• [TEXTE SOURCE]:

Autre exemple marquant : HelloAdo, une application mobile et plateforme en ligne développée pour informer et conseiller les adolescents sur la sexualité, les relations amoureuses, le respect de soi et des autres. Ce projet, pensé avec les jeunes et pour les jeunes, propose une approche inclusive et non jugeante, valorisant l’écoute et la confidentialité. Il contribue à briser les tabous encore très ancrés dans certaines communautés et facilite une meilleure compréhension des droits sexuels et reproductifs chez les adolescent(e)s.
À ces initiatives s’ajoute l’engagement de notre organisation le Réseau des Héroïnes du Faso, une organisation de jeunes filles engagées pour les droits des femmes et des filles au Burkina. Nous avons mis en œuvre des solutions numériques novatrices telles que Kompougli Rogom Lafi, une application mobile de sensibilisation et d’accompagnement destinée aux jeunes filles, notamment les plus marginalisées (fillettes en situation de domesticité, déplacées internes, etc.) et met l’accent sur la prévention des grossesses précoces, l’hygiène menstruelle, la gestion des violences sexuelles, le consentement, l’interruption sécurisée de grossesse selon la loi et l’accès aux soins.
Toutes ces innovations répondent à un besoin fondamental : celui d’accéder à l’information juste, fiable, contextualisée et en temps réel. Elles incarnent une révolution silencieuse dans un pays où parler de sexualité demeure encore délicat, voire interdit dans certaines sphères. L’approche numérique permet ainsi d’atteindre des jeunes habituellement exclus des circuits classiques d’information, notamment en zone rurale ou en contexte d’insécurité, où les centres de santé sont parfois absents ou difficilement accessibles.

• [CONSIGNE]: Recopiez sans rien modifier le passage du texte sur les applications d'éducation sexuelle pour les jeunes, de « Toutes ces innovations » jusqu'à « ou difficilement accessibles. », ces deux segments compris.

• [DONNÉES DE L'EXERCICE]:
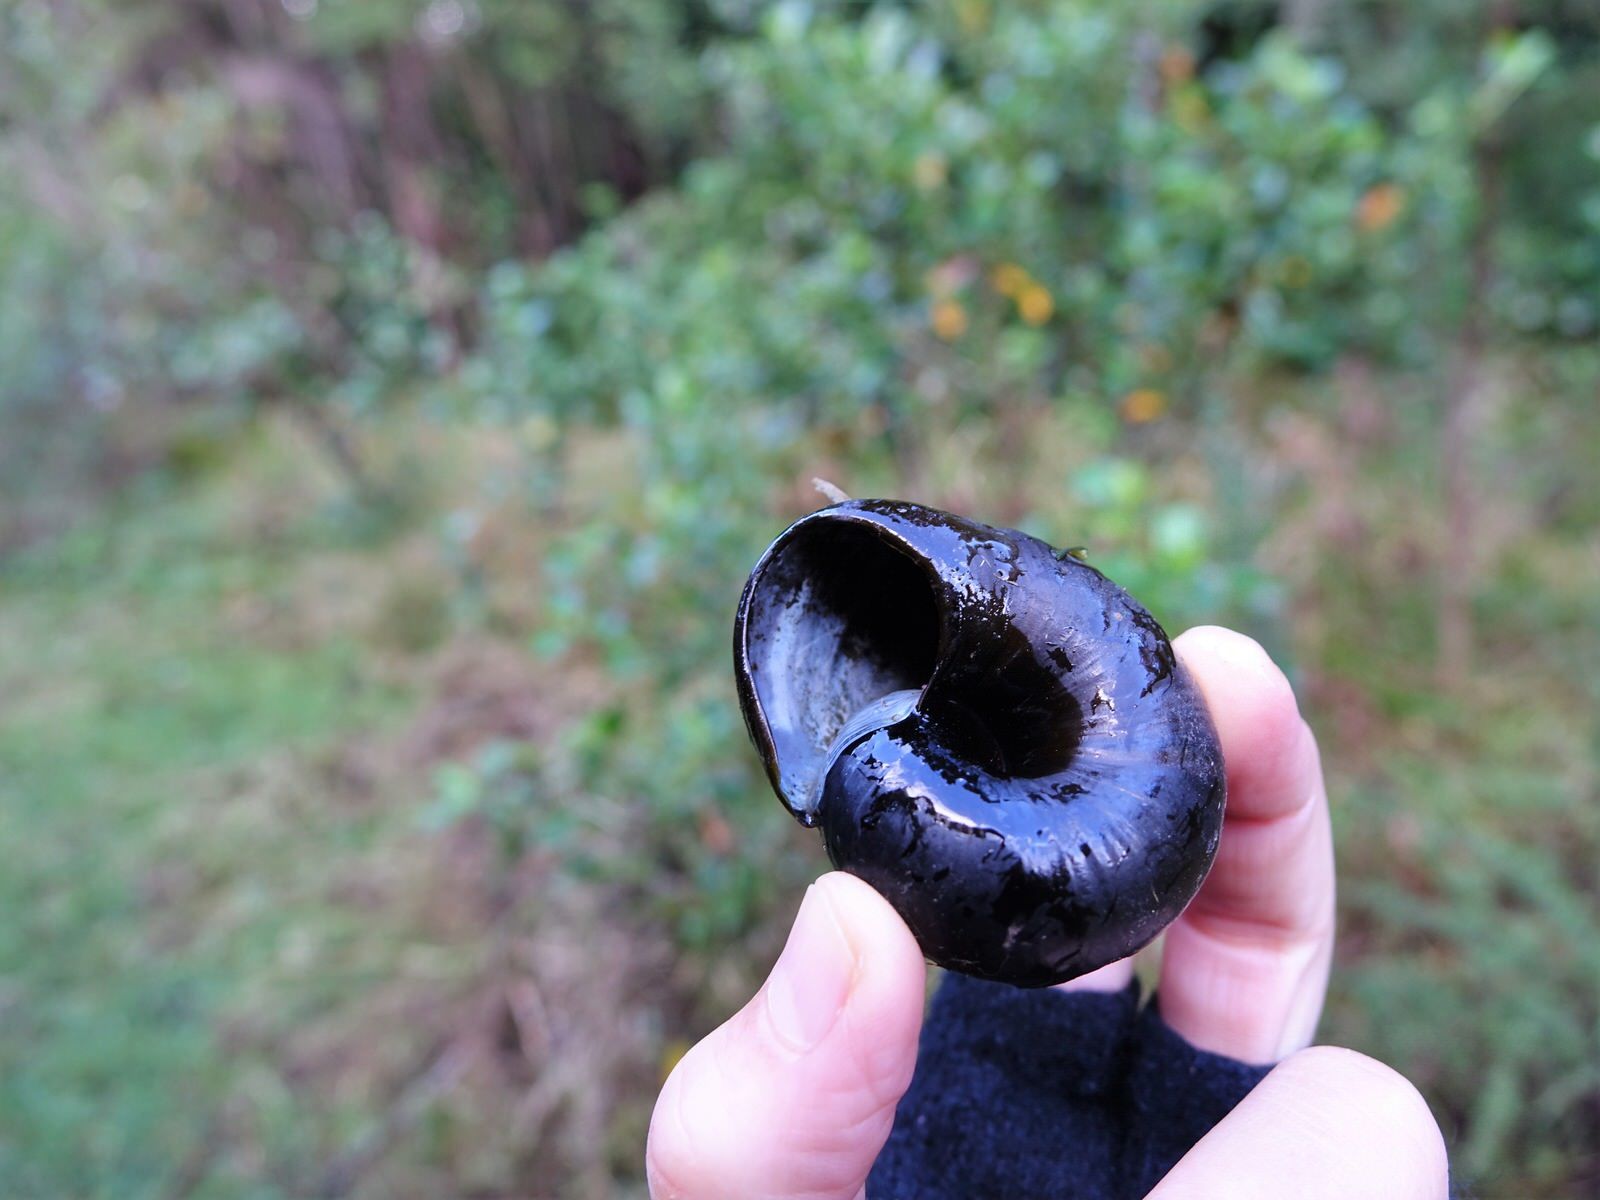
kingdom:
---
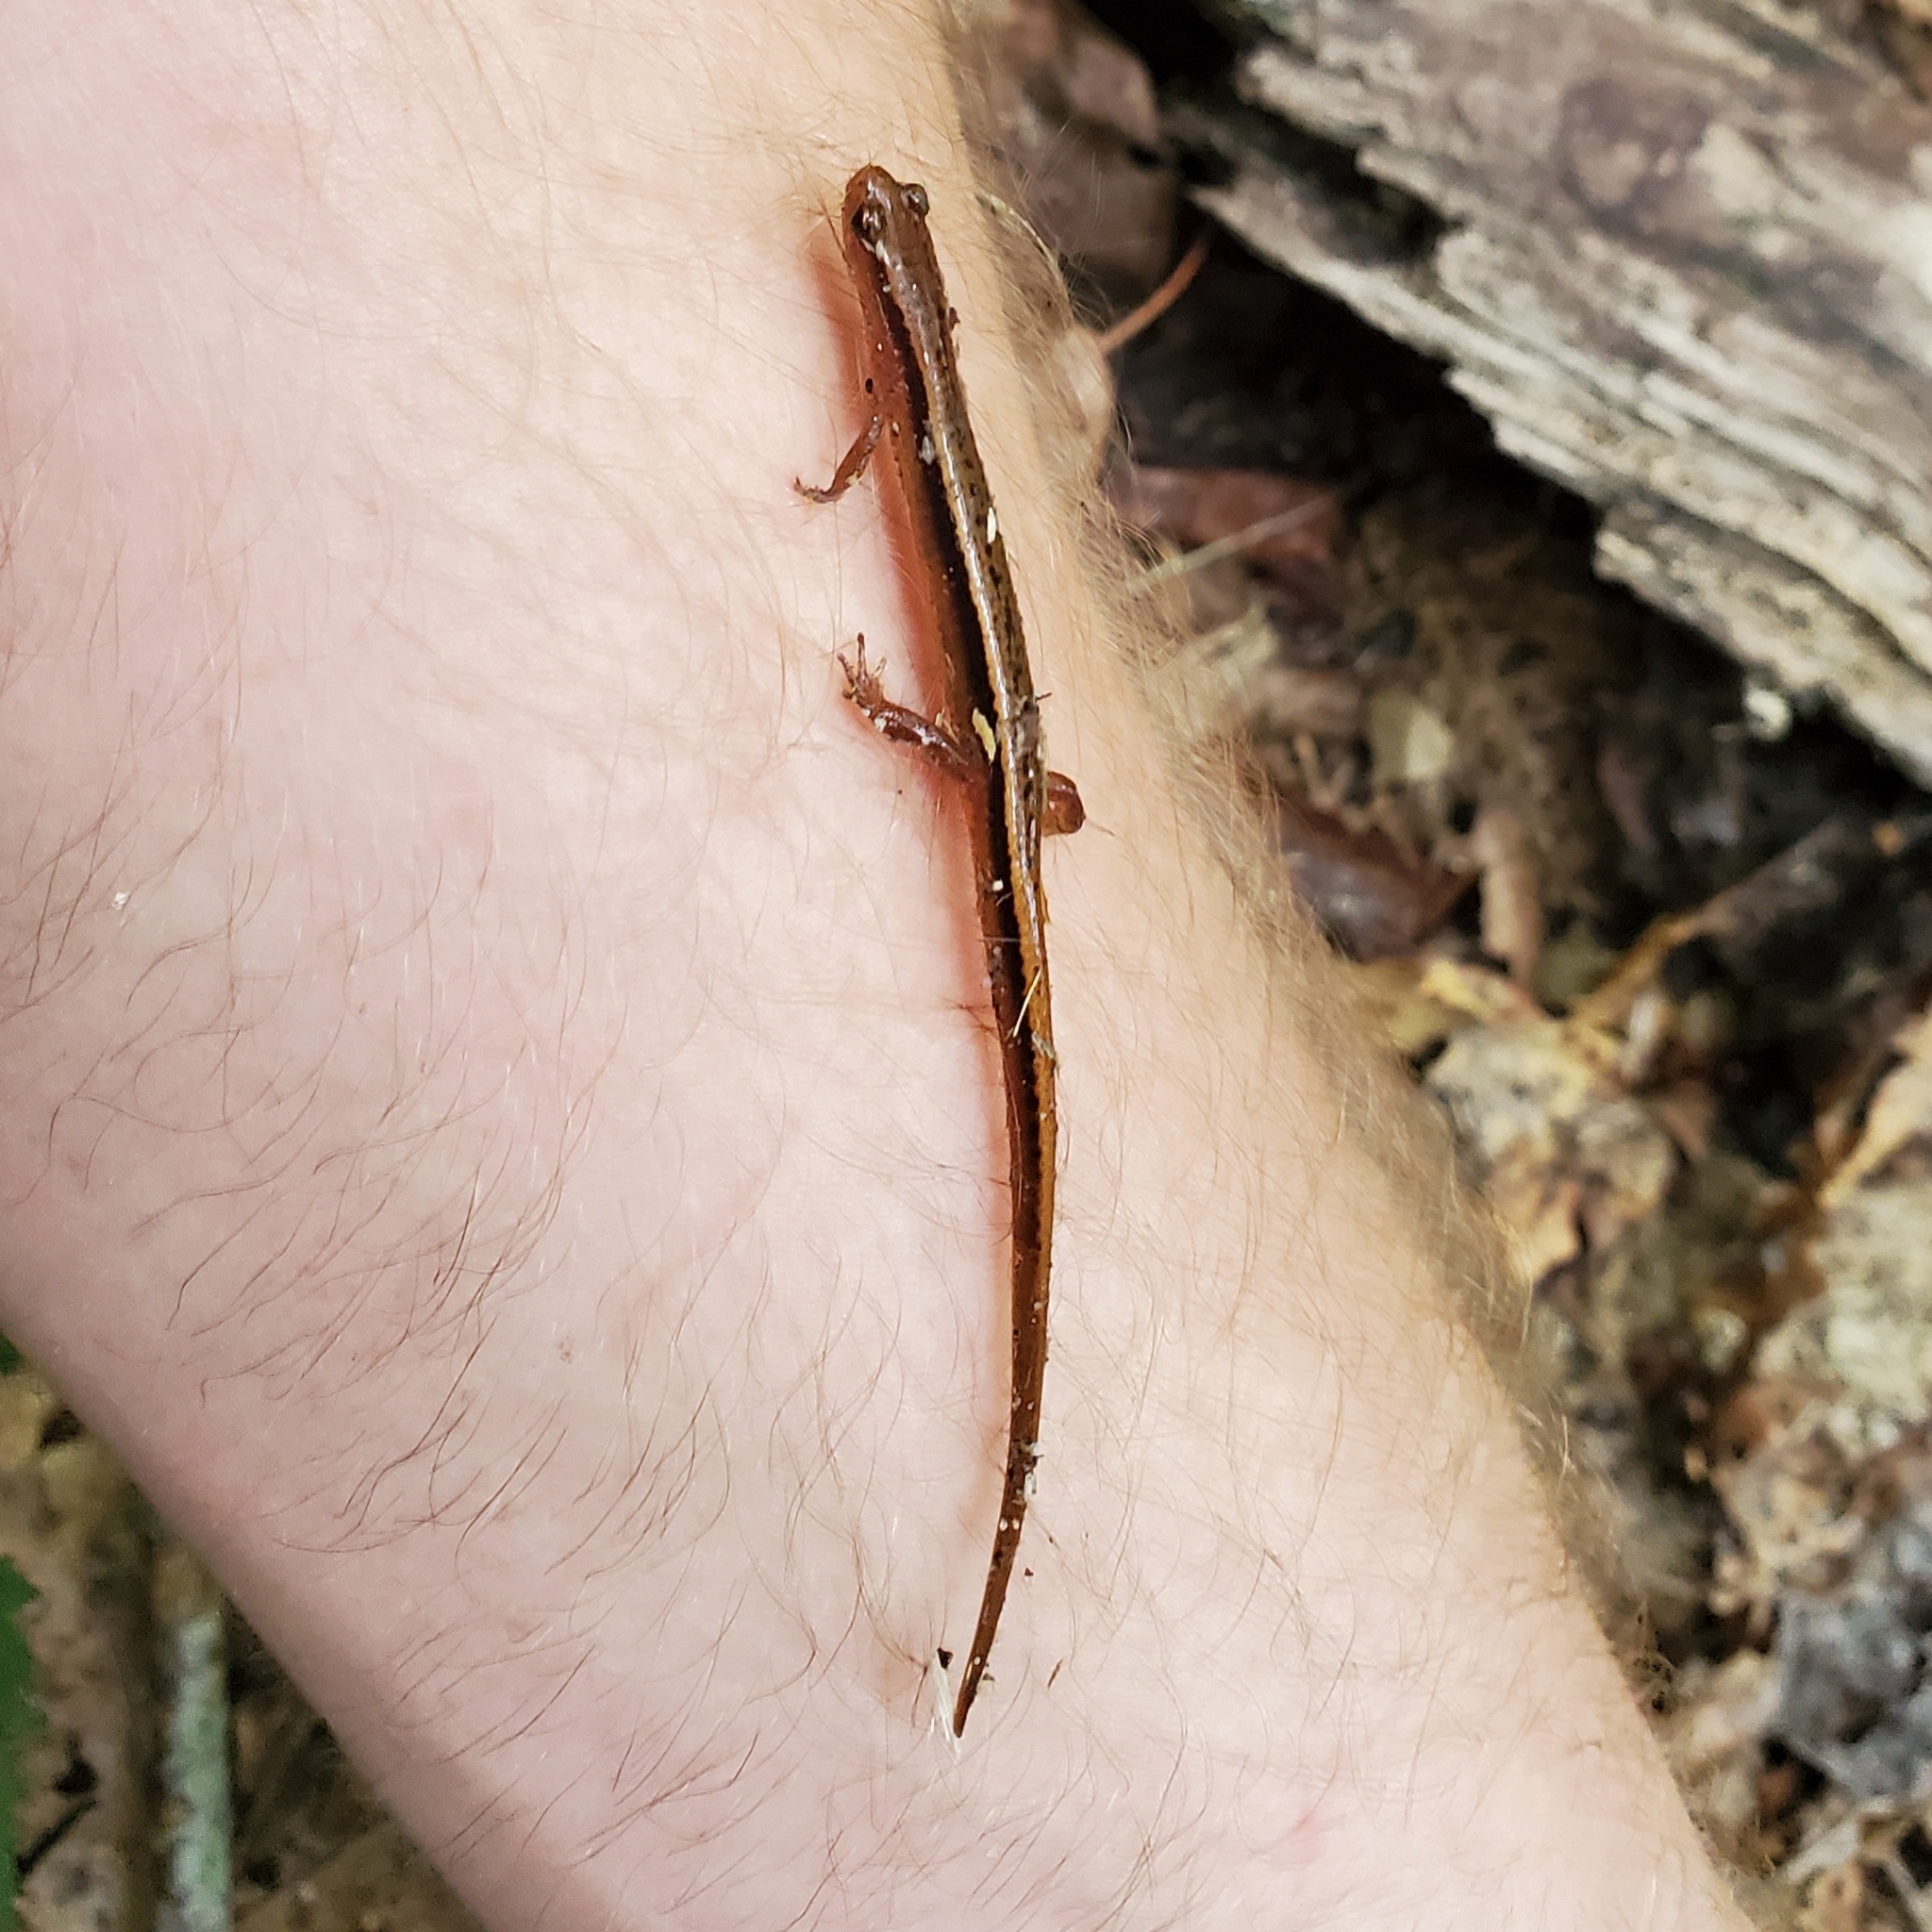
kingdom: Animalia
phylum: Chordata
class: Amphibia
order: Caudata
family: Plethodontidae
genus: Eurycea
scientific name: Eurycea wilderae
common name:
* * *
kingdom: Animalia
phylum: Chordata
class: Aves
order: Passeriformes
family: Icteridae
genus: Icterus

• [RÉPONSE FINALE]:
Toutes ces innovations répondent à un besoin fondamental : celui d’accéder à l’information juste, fiable, contextualisée et en temps réel. Elles incarnent une révolution silencieuse dans un pays où parler de sexualité demeure encore délicat, voire interdit dans certaines sphères. L’approche numérique permet ainsi d’atteindre des jeunes habituellement exclus des circuits classiques d’information, notamment en zone rurale ou en contexte d’insécurité, où les centres de santé sont parfois absents ou difficilement accessibles.